Last month the Chicopee Police Department warned citizens about some local hoodboogers running amok in the streets:
There has been an increase of nuisance dirt bike riders throughout Western Mass now that nice weather is coming. We had an incident here in Chicopee where a vehicle was damaged, and the parties inside were assaulted. This happened on March 30th, around 5:10pm. A female driver and her male passenger were headed down Chicopee St, towards 22, when these “bikers” began taunting them. These suspects were kicking at her vehicle while she was driving, and because they surrounded her car, she was unable to stop, or get away. At McKinstry and Meadow St, the vehicle came to a stop, and the suspects began punching at the male passenger through the open window. They also busted both mirrors off her car, and pulled the passenger out. The female driver went to assist the male passenger, and they kicked at her, and struck her several times. She was transported to the hospital for her injuries. These are still photos of some of the suspects. We are aware this is happening, and are keeping an extra eye out. PLEASE, if you see these “bikers” enter the city, CALL US.

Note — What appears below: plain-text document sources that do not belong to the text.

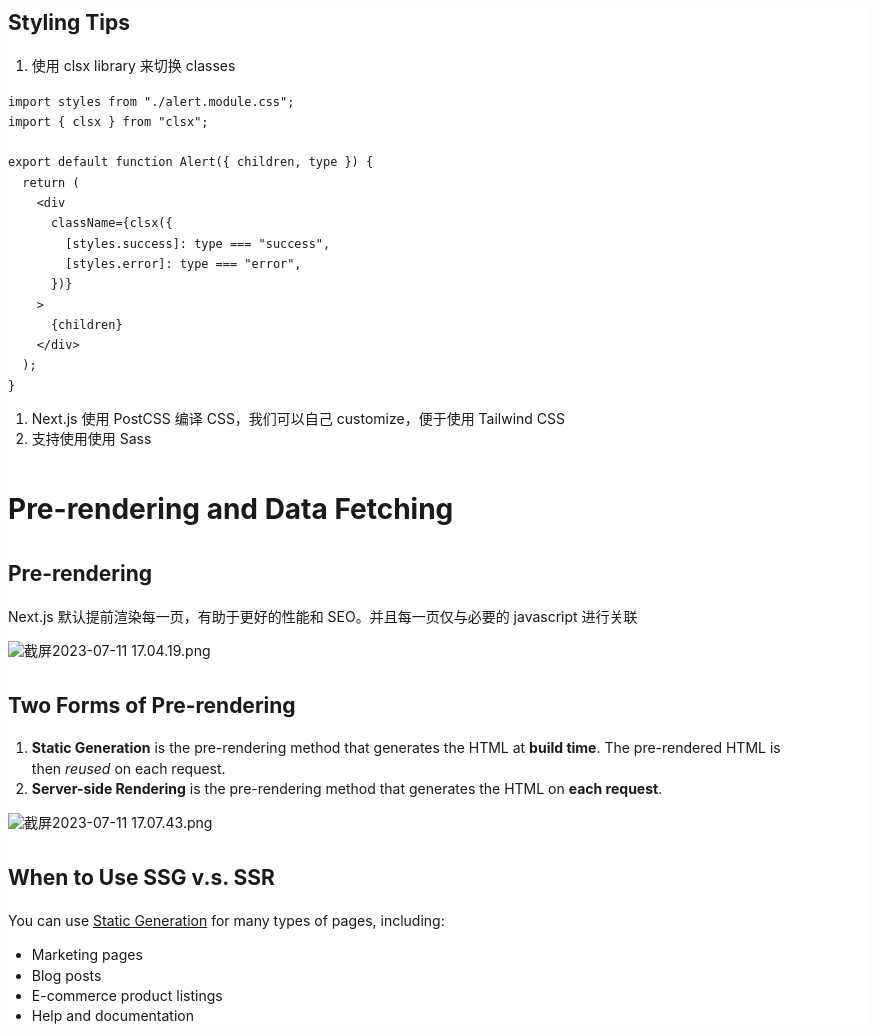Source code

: ## Styling Tips

1. 使用 clsx library 来切换 classes

```tsx
import styles from "./alert.module.css";
import { clsx } from "clsx";

export default function Alert({ children, type }) {
  return (
    <div
      className={clsx({
        [styles.success]: type === "success",
        [styles.error]: type === "error",
      })}
    >
      {children}
    </div>
  );
}
```

1. Next.js 使用 PostCSS 编译 CSS，我们可以自己 customize，便于使用 Tailwind CSS
2. 支持使用使用 Sass

# Pre-rendering and Data Fetching

## Pre-rendering

Next.js 默认提前渲染每一页，有助于更好的性能和 SEO。并且每一页仅与必要的 javascript 进行关联

![截屏2023-07-11 17.04.19.png](/images/how-to-create-a-blog-app/pre-rendering.png)

## Two Forms of Pre-rendering

1. **Static Generation** is the pre-rendering method that generates the HTML at **build time**. The pre-rendered HTML is then *reused* on each request.
2. **Server-side Rendering** is the pre-rendering method that generates the HTML on **each request**.

![截屏2023-07-11 17.07.43.png](/images/how-to-create-a-blog-app/two-forms.png)

## When to Use SSG v.s. SSR

You can use [Static Generation](https://nextjs.org/docs/basic-features/pages#static-generation-recommended) for many types of pages, including:

- Marketing pages
- Blog posts
- E-commerce product listings
- Help and documentation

Oh look, another third world bike gang. How original. You might see a headline like this and be inclined to believe that we’re dealing with a bunch of shithead kids here. But more often than not you’d be wrong. Remember last year when these Dorchester Douche Dumplings started riding their go go ratchet bikes on I-93?
Yea, they all turned out to be in their late 20’s and early 30’s.
And then right on cue today this happened in Springcopee:
Obviously Grizzly Hernandez here has life by the balls. No license, a chinstrap cha-cha-chia pet growing on his face, nothing to do on a Monday but take his battery powered bike on an urban safari through Springfield and Chicopee, and hangs out with a bunch of dudes terrorizing law abiding citizens who pay for the welfare that people like him live off of for eternity (which for them usually ends by age 40 at the latest).
Of course since he’s a 29 year old from Springfield he’s already reproduced, but he couldn’t be bothered to actually care for the crotch fruit he decided to create through the power of raw dog. Instead this is him living his best life. He just forgot the number one rule of hoodbooger hide and seek – “Thou shalt charge thy motorized bike before causing havoc in thine streets.” Because your homies have no loyalty and will leave with a quickness if 5-0 shows up.
Rookie move bruh.
Instead of, ya know, getting a job and taking care of his kids, you can find him most days writing inspirational things like this on Facebook.
And you’ll never guess who his favorite sportball team is either….
Don’t worry, he’ll learn nothing from this, his court appointed attorney will have him out in a day or 2, and he’ll go right back to being yet another useless waste of space wandering the streets of Springcopee.